4.1 Strengths and limitations

The main strength of the present study is the rigorous research design with a randomized controlled comparison of WBs with lighter CBs with the same design. Further strengths are the sample size and trial adherence. The validity is strengthened through the prospectively published study protocol (Larsson et al., 2022), the robust testing of the results (Thabane et al., 2013), and the evaluation of different aspects of sleep both objectively and subjectively. The crossover design has the strength of detecting differences without the issue of confounding due to differences in health states (Dwan et al., 2019). This strengthens the results concerning the causality of the effect of WBs on sleep, but somewhat underestimates the effect sizes. Objective measures of sleep are especially well suited for the crossover design, as they are not likely to be affected by subjective preferences or blinding issues.

However, a limitation could be the imperfect blinding as parents possibly could figure out which was intended to be the active intervention. This could explain the larger standard deviation and decreased efficacy for children randomized to start with the CB.

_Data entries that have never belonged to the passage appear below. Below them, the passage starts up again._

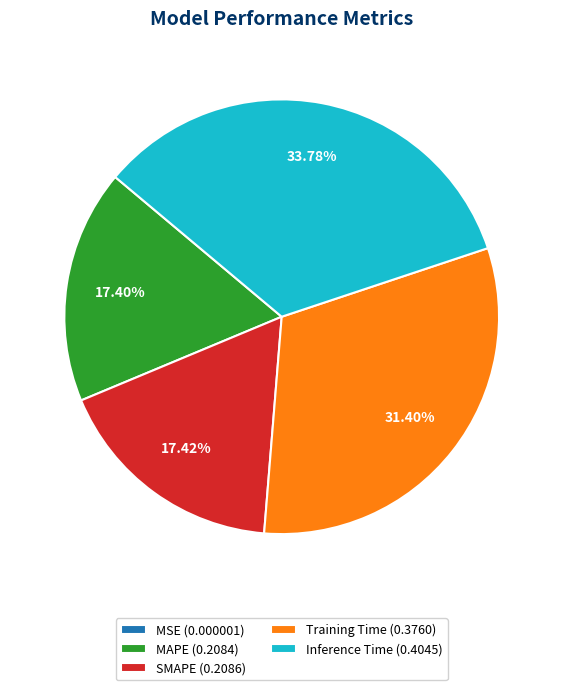

To the nearest percent, what is the difference between the SMAPE and Inference Time slice percentages?

16%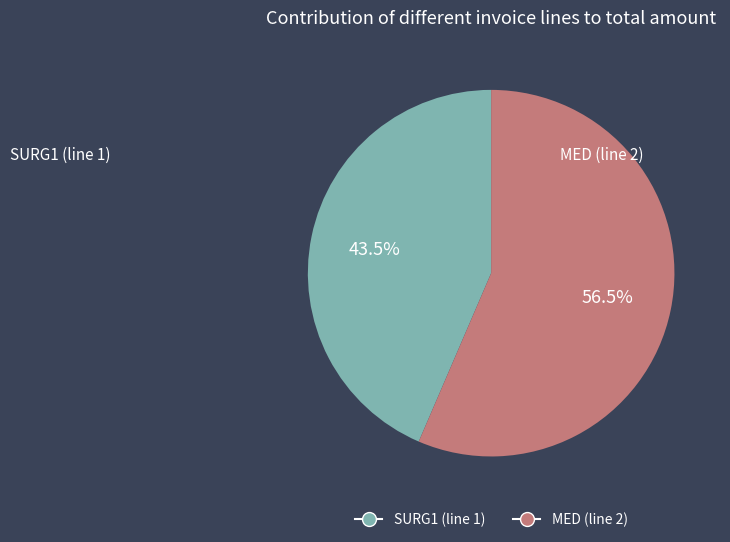

Which has a higher value, SURG1 (line 1) or MED (line 2)?

MED (line 2)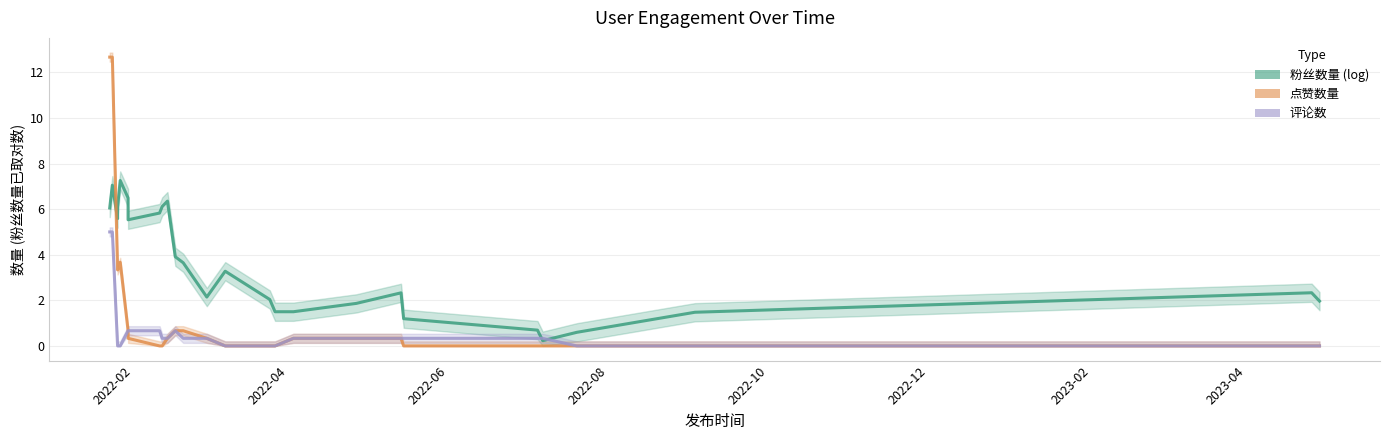

What are all the series names shown in the legend?

粉丝数量 (log), 点赞数量, 评论数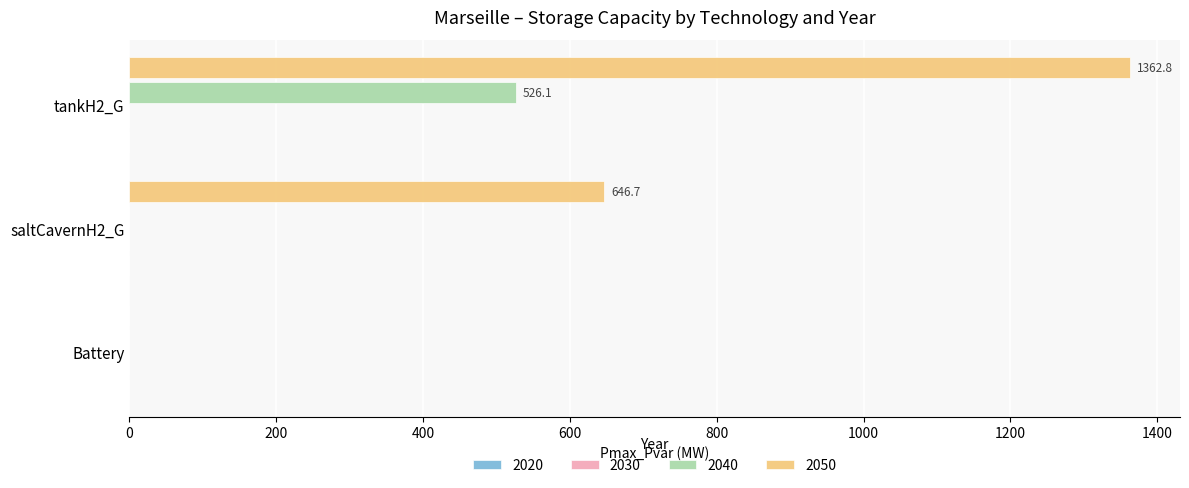

What value does the 2050 series have at tankH2_G?

1362.8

Sleep is a complex phenomenon characterized and influenced by several components. For example, we did not evaluate the efficacy based on primary sleep disorder. Also, participating in a sleep intervention might improve sleep hygiene practices even if the participants were informed not to change anything in their environment (Larsson et al., 2021; Lönn et al., 2023) but, in such cases, this should have affected both groups. This could also explain why some self-reported sleep outcomes were improved for participants using both WBs and CBs. Parent and child experience of children's sleep problems over time differs from objectively measured impact on sleep (Owens et al., 2016), as indicated in our results.

Another limitation may be that children with major comorbidities, like autism, mood and anxiety disorders, were not included in the current study. Comorbid anxiety, associated with increased sleep latency, is common among children with ADHD (Spruyt & Gozal, 2011). Our sample without major comorbidities might underestimate SOL. This could be a limitation concerning generalizability to children with ADHD in general, and possibly underestimating the effects of the intervention as a more clinically complex subgroup of ADHD would also be expected to have more severe sleeping issues. Future studies should evaluate the effectiveness of WBs in a clinical setting, and include children with comorbidities such as anxiety, depression and externalizing syndromes to increase the external validity of the results.